Pre-requisite: Other Array Rotation techniques, Basics of Array

Let us get started with Juggling algorithm for array rotation.

# Introduction to Array Rotation

Rotating an array is a widely used operation and there exist multiple ways to do so. We have discussed a few earlier. You can check those articles here (Reversal Algorithm Block Swap Algorithm ).

We will be discussing another approach to rotate an array which is called the juggling algorithm.

# Juggling algorithm

Before we discuss the algorithm in depth, let's take a look at a simple approach which will come handy in understanding the algorithm better.

If we need to rotate the array d times, we can do this by calling a function that rotates the array by 1 position. We simply store the first elemnt of the array in a temporary variable and then move all the elements ahead by one position (arr[i-1] = arr[i]). This function will require O(N) time and O(1) auxiliary space. Hence, if we call this function d times, the time complexity will become O(N * d).

Juggling algorithm is an improvement to this technique.

Steps in Juggling algorithm are:

- We divide the array into GCD(n,d) parts and apply the above mentioned technique.
- The first elements from each set are rotated. This makes the first element of set as the first element of the last set. The 1st element of the 2nd set becomes the first element of the first set and so on.
- Next, the second elements are rotated in a similar fashion.

# Example: Dry Run

Let arr = [1,2,3,4,5,6], n = 6, d = 2

GCD(6,2) = 2

We divide the array into 3 parts (each of size 2) => arr[] = [**1,2**,*3,4*,5,6]

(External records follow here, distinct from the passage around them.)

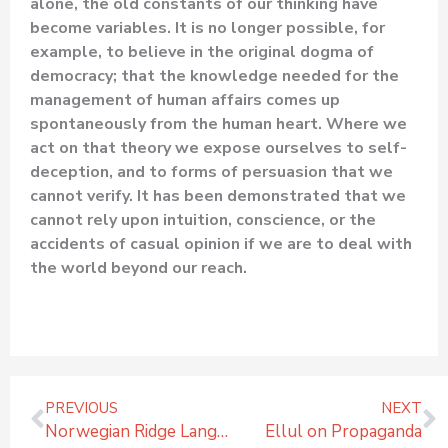
alone, the old constants of our thinking have
become variables. It is no longer possible, for
example, to believe in the original dogma of
democracy; that the knowledge needed for the
management of human affairs comes up
spontaneously from the human heart. Where we
act on that theory we expose ourselves to self-
deception, and to forms of persuasion that we
cannot verify. It has been demonstrated that we
cannot rely upon intuition, conscience, or the
accidents of casual opinion if we are to deal with
the world beyond our reach.
Prev
N
PREVIOUS
NEXT
Norwegian Ridge Language Camp Volunteer Interview
Ellul on Propaganda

**First Pass:** Swap elements at indices such that

- temp = arr[0]
- arr[0] = arr[2]
- arr[2] = arr[4]
- arr[4] = temp

arr[] = [3,2,5,4,1,6]

**Second Pass:** Swap elements such that

- temp = arr[1]
- arr[1] = arr[3]
- arr[3] = arr[5]
- arr[5] = temp

arr[] = [3,4,5,6,1,2]

# Implementation of Juggling algorithm

Following is the implementation in Java:

```
int gcd(int a, int b)
{
if (b == 0)
return a;
return gcd(b, a % b);
}
void leftRotate(int arr[], int d, int n)
{
d = d % n;
int g = gcd(d, n);
for (int i = 0; i < g; i++)
{
int temp = arr[i];
int j = i;
while (1)
{
int k = j + d;
if (k >= n)
k = k - n;
if (k == i)
break;
arr[j] = arr[k];
j = k;
}
arr[j] = temp;
}
}
```

# Time & Space Complexity of Juggling algorithm

### Time Complexity

The time complexity is O(N) where N is the size of the array. Every element is swapped at most once, hence, the time complexity is upper bound by O(N).

### Space Complexity

This algorithm does not require any auxiliary space, hence, the space complexity is constant, O(1).

With this article at OpenGenus, you must have the complete idea of Juggling algorithm.